Perşembe, Nisan 25, 2024

Tüketici kredilerinde son durum

Krediler üzerindeki baskı özellikle menkul kıymet yükümlülüğü kanalı ile yapılmaktadır. Başta sadece mevduatı kapsayan menkul kıymet tesisi uygulaması zaman içinde kredilere de bulaşmıştır.

Merhaba,

Özellikle son 1 yılda bireysel kredi ihtiyacının arttığını hepimiz yaşadığımız kişisel deneyimlerimizden fark ediyoruz. Bugüne kadar hiç tüketici kredisi kullanmamış çok sayıda kişinin hayatlarının ilkini yaşadığına bizzat şahit oldum. Nitekim TBB’nin verilerine göre sadece 2023 yılı şubat ayında ilk kez tüketici kredisi (ihtiyaç, taşıt, konut, kredi kartı) kullanan kişi sayısı 574 bin kişidir.

Şimdi bugünü konuşmadan önce son 2-2,5 yılda piyasalarda neler oldu? Bunun yansımaları nerelere doğru gitti? Bunlara bakalım.

2021 yılı sonlarında başlayan ve hâlen devam eden ekonomi yönetiminin bankacılık sektörü üzerinden hem bankaları hem de piyasaları düzenleme çabasının giderek sıkılaştığını görmemek mümkün değil. Gerçekte ekonomi yönetiminin piyasa ihtiyaçlarının ve gereklerinin aksine davranışlarının bir sonucu olan ekonomik göstergelerdeki artan bozulmalar başta Merkez Bankası olmak üzere ekonomi yönetimi tarafından bankalara yönelik sürekli yeni kararları gündeme getirmektedir. Zorlama ve yasaklarla yeni bir denge kurulmaya çalışılırken giderek piyasa ekonomisinden uzaklaşıldığı görülmektedir.
_ _ _ _
Görev 1 => Tüketici kredileri yazısından "Perşembe, Nisan 25, 2024" ifadesinden "574 bin kişidir." ifadesine kadar olan kısmı aynen çıkarın.
Görev 2 => Tüketici kredileri yazısına göre, TBB verilerinde 2023 yılı şubat ayında ilk kez tüketici kredisi kullanan kişi sayısı kaçtır?
Görev 3 => Tüketici kredilerindeki son durumu anlatan yazıyı son cümlesinden sonra sürdürün.
_ _ _ _
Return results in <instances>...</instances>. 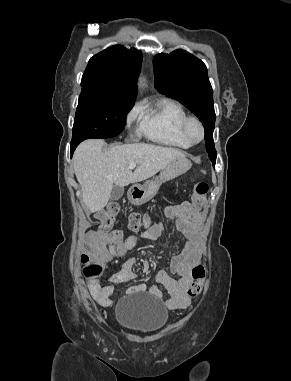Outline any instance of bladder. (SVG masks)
I'll use <instances>...</instances> for the list:
<instances>
[{
	"instance_id": "31cf9c89",
	"label": "bladder",
	"mask_w": 291,
	"mask_h": 381,
	"mask_svg": "<svg viewBox=\"0 0 291 381\" xmlns=\"http://www.w3.org/2000/svg\"><path fill=\"white\" fill-rule=\"evenodd\" d=\"M169 313L164 305L147 293H134L123 297L115 308L117 324L137 334H152L167 323Z\"/></svg>"
}]
</instances>
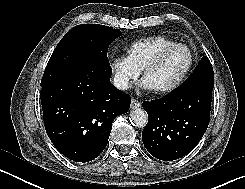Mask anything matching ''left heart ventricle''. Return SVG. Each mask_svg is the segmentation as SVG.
I'll list each match as a JSON object with an SVG mask.
<instances>
[{"label":"left heart ventricle","instance_id":"obj_1","mask_svg":"<svg viewBox=\"0 0 245 189\" xmlns=\"http://www.w3.org/2000/svg\"><path fill=\"white\" fill-rule=\"evenodd\" d=\"M188 63V51L184 48H175L168 52L162 61L146 74L144 80L153 90L163 88L176 81Z\"/></svg>","mask_w":245,"mask_h":189}]
</instances>
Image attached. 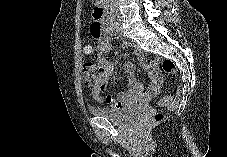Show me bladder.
Wrapping results in <instances>:
<instances>
[{
	"mask_svg": "<svg viewBox=\"0 0 227 157\" xmlns=\"http://www.w3.org/2000/svg\"><path fill=\"white\" fill-rule=\"evenodd\" d=\"M91 112L115 124L126 125L139 117L143 113V110L138 106L124 108L92 107Z\"/></svg>",
	"mask_w": 227,
	"mask_h": 157,
	"instance_id": "31cf9c89",
	"label": "bladder"
}]
</instances>
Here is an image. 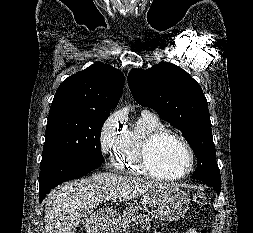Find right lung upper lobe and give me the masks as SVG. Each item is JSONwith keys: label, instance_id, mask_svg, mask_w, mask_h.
<instances>
[{"label": "right lung upper lobe", "instance_id": "1", "mask_svg": "<svg viewBox=\"0 0 253 233\" xmlns=\"http://www.w3.org/2000/svg\"><path fill=\"white\" fill-rule=\"evenodd\" d=\"M124 75L98 62L68 77L56 91L51 108L71 107L110 113L122 96Z\"/></svg>", "mask_w": 253, "mask_h": 233}]
</instances>
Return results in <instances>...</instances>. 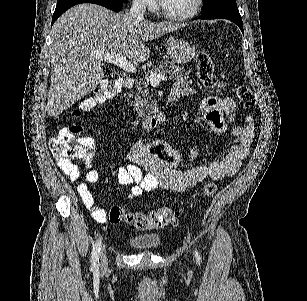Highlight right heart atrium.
Instances as JSON below:
<instances>
[{
  "instance_id": "obj_1",
  "label": "right heart atrium",
  "mask_w": 307,
  "mask_h": 301,
  "mask_svg": "<svg viewBox=\"0 0 307 301\" xmlns=\"http://www.w3.org/2000/svg\"><path fill=\"white\" fill-rule=\"evenodd\" d=\"M136 5L148 9V7H153V0H137Z\"/></svg>"
}]
</instances>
_ _ _ _
Görev Yanıtı 1 =>
Perşembe, Nisan 25, 2024

Tüketici kredilerinde son durum

Krediler üzerindeki baskı özellikle menkul kıymet yükümlülüğü kanalı ile yapılmaktadır. Başta sadece mevduatı kapsayan menkul kıymet tesisi uygulaması zaman içinde kredilere de bulaşmıştır.

Merhaba,

Özellikle son 1 yılda bireysel kredi ihtiyacının arttığını hepimiz yaşadığımız kişisel deneyimlerimizden fark ediyoruz. Bugüne kadar hiç tüketici kredisi kullanmamış çok sayıda kişinin hayatlarının ilkini yaşadığına bizzat şahit oldum. Nitekim TBB’nin verilerine göre sadece 2023 yılı şubat ayında ilk kez tüketici kredisi (ihtiyaç, taşıt, konut, kredi kartı) kullanan kişi sayısı 574 bin kişidir.

Görev Yanıtı 2 => 574 bin kişi.

Görev Yanıtı 3 =>
Bu durumdan en çok etkilenen sektör ise kuşkusuz bankacılıktır. Her alınan karar sektörün çalışma hayatını biraz daha zora sokmaktadır. Çünkü bankalara yönelik alınan kararlar büyük ölçüde sektörün hayati fonksiyonları olan mevduat ve krediler üzerinden yürütülmektedir.

Krediler üzerindeki baskı özellikle menkul kıymet yükümlülüğü kanalı ile yapılmaktadır. Başta sadece mevduatı kapsayan menkul kıymet tesisi uygulaması zaman içinde kredilere de bulaşmıştır. Krediler üzerindeki baskı hem kredinin büyüme oranını hem de faiz oranlarını sınırlandırmak amacıyla yapılmaktadır.

Bireylerin kullandığı krediler için de geçerli olan bu uygulama, diğer kredilerde olduğu gibi bu tür kredi kullandırımını da etkilemekte ve bankaların ikilem içinde olduğunu göstermektedir.

Yine çok yüksek düzeyde artan konut fiyatları ulaşılmaz hâle gelmiş olup, kullanılacak kredilerin geri dönüşleri zaten ekonomik olarak büyük ölçüde fakirleşmiş olan toplumun geniş kesimlerinin ödeyebilecekleri seviyenin çok üstüne çıkmıştır.

Tüketici kredilerindeki yakın dönem gelişi aşağıdaki tabloda yer almaktadır.

 

 Milyon TL 2021 2022 Artış % 02.2023 Artış %
Konut Kredisi 299.813 360.681 20,3 368.469 2,2
Taşıt Kredisi 13.261 49.793 275,5 57.219 14,9
İhtiyaç Kredisi 482.044 696.468 44,5 793.117 13,9
Kredi Kartı 216.008 459.881 112,9 522.109 13,5
Toplam Tüketici Krd. 1.011.126 1.566.823 55,0 1.740.914 11,1

 

İhtiyaç kredileri 2022 yılsonunda 2022 yılı enflasyonunun çok gerisinde bir artış oranı sağlanabilmiştir. 2023 yılının şubat sonu itibariyle 2 aylık artış oranı ise %13,9 olup, bir canlanma olduğu görülmektedir. Ancak içinde bulunduğumuz dönemde bankaların mevduat maliyetlerinin büyük ölçüde arttığı ve buna bağlı olarak özellikle bireysel kredi faiz oranlarını da yukarı çektikleri bilinmektedir. Hâlen %30’ların üzerinde tüketici kredisi faiz oranları uygulanmaktadır. Ayrıca faiz oranlarının yanında alınan diğer masraflarla da müşteriye maliyeti daha da yukarılara çıkmaktadır.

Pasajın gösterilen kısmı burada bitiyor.